======== GIVEN INFORMATION

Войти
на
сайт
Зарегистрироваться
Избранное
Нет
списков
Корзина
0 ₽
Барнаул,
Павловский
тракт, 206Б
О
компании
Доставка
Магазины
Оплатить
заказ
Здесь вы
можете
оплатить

================

Could you retype all of the material word for word?

Войти
на
сайт
Зарегистрироваться
Избранное
Нет
списков
Корзина
0 ₽
Барнаул,
Павловский
тракт, 206Б
О
компании
Доставка
Магазины
Оплатить
заказ
Здесь вы
можете
оплатить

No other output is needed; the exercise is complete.